Violent protests have broken out across India over the Citizenship (Amendment) Act
Lucknow: Fresh protests broke out across 13 Uttar Pradesh districts after Friday prayers this afternoon as thousands defied state-wide prohibitory orders and took to the streets to fight the new citizenship law. Faced with large crowds, stone-pelting protestors and vehicles being torched, cops resorted to lathi-charges and used tear gas to dispel crowds and control the situation. Violence has been reported from Muzaffarnagar, Bahraich, Bulandshahr, Gorakhpur, Firozabad, Aligarh, Farukhhabad, Bhadohi, Meerut, Ghaziabad, Bijnor, Sultanpur, Varanasi and Sambhal districts, although the situation has been contained in some areas.
In state capital Lucknow, where one person died on Thursday from what authorities called "alleged firearm injury", more than 150 people have been arrested so far, according to Kalanidhi Naithani, Senior Superintendent of Police (SSP).
Strict security measures had been enforced ahead of Friday prayers. According to news agency PTI, the cops said there had been no clashes till noon and prayers had passed peacefully, even though markets wore a deserted look and internet services were suspended.
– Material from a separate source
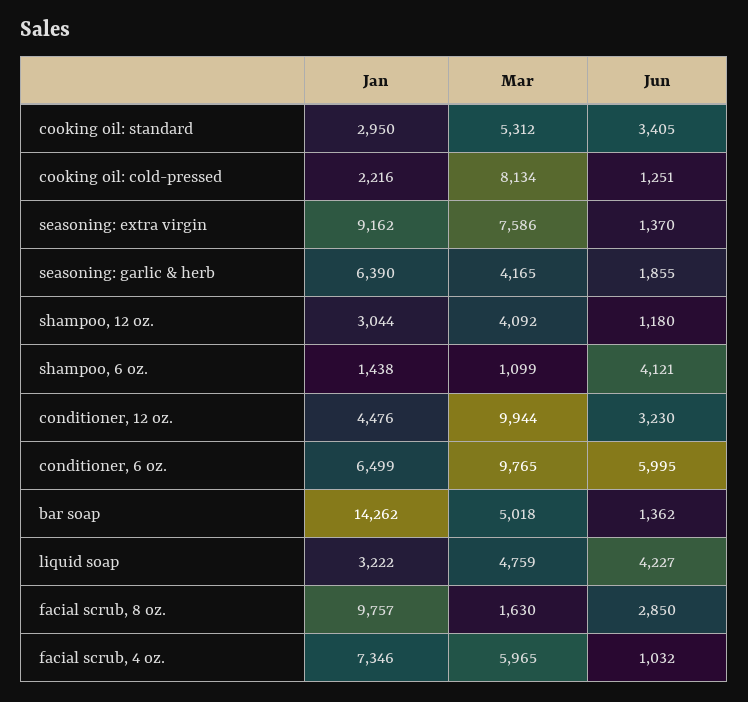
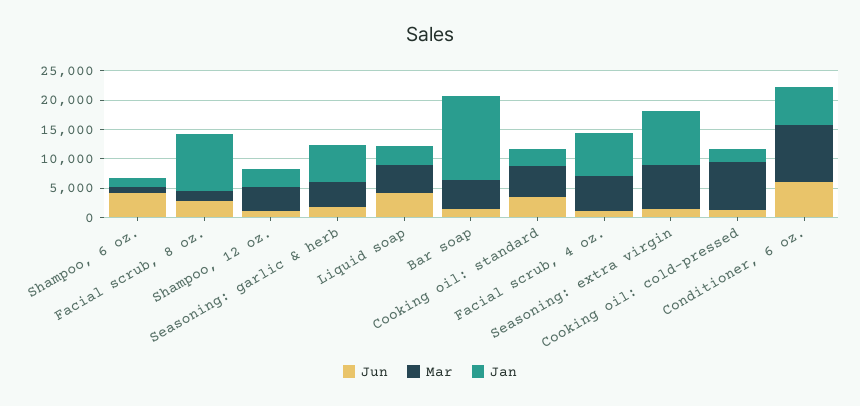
Jan, conditioner, 12 oz.: 4476 -> none
Mar, conditioner, 12 oz.: 9944 -> none
Jun, conditioner, 12 oz.: 3230 -> none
OP Singh, the Director-General of Uttar Pradesh Police, has issued an appeal for calm and said the cops have solid leads regarding yesterday's violence.
"We have got some evidence that indicate the hand of outsiders. We are investigating them. Mobile phones and call details of those identified are being checked," he said, adding that preliminary investigations showed the trouble-makers had come from places like Barabanki and Bahraich.
"Some were speaking Bengali and it will be found out if they came from West Bengal," he added
A vehicle was torched amid anti-Citizenship Act protests in Uttar Pradesh's Bulandshahr
In a nearly two-minute-long video of today's protests in Gorakhpur in the eastern part of the state, posted online by news agency ANI, a crowd of people can be seen standing at one end of a narrow but empty lane; police officers in riot gear are standing at the other.
In the video, protesters are throwing stones and shouting at the cops, at least some of whom are armed with what appear to be assault rifles. As the video plays out the cops, who do not initially react, start throwing stones at back at the protestors.
In Bulandshahr, which is in the western part of Uttar Pradesh, one vehicle - reportedly a police jeep - has been torched. Mobile internet services have been suspended in the district with effect from 3 pm "in order to maintain law and order and communal harmony", District Magistrate Ravindra Kumar said.
Muslim clerics and a former BSP MLA appeal for calm in Uttar Pradesh's Bulandshahr
Those detained by Lucknow Police for Thursday's violence include prominent activists like lawyer Mohammad Shoaib and former IPS officer and activist SR Darapuri. It is unclear, at this stage, if they have been arrested.
"The police first failed to control the violence and now to cover their faults they are going after activists who wanted to protest peacefully. This is not right... the police has to tell us where these people are," Sandeep Pandey, a Magsaysay Award-winning activist, said.
In Varanasi, which is Prime Minister Narendra Modi's constituency, police have lathi-charged protestors.
Prohibitory orders have been in place in the state since November 9, the date when the Supreme Court announced its landmark verdict in the Ayodhya land dispute case.
The protests, and the arrests, come amid high drama at Delhi's Jama Masjid, where Bhim Army chief Chandrashekhar Azad led thousands in a rally against the controversial Citizenship (Amendment) Act, or CAA.
Uttar Pradesh, with Assam and the national capital, has seen numerous protests - some violent - against the citizenship law, including a widely condemned crackdown on students of Aligarh Muslim University (AMU) late on Sunday night.
Protests have also spread like wildfire in South India; two persons died from police firing in Mangaluru in Karnataka yesterday.
The Citizenship (Amendment) Act, or CAA, makes it easier to grant citizenship to non-Muslims from Pakistan, Afghanistan and Bangladesh. Opposition parties, activists, celebrities and students protesting against the law say it discriminates against Muslims and is inimical to constitutional principles of secularism and equality.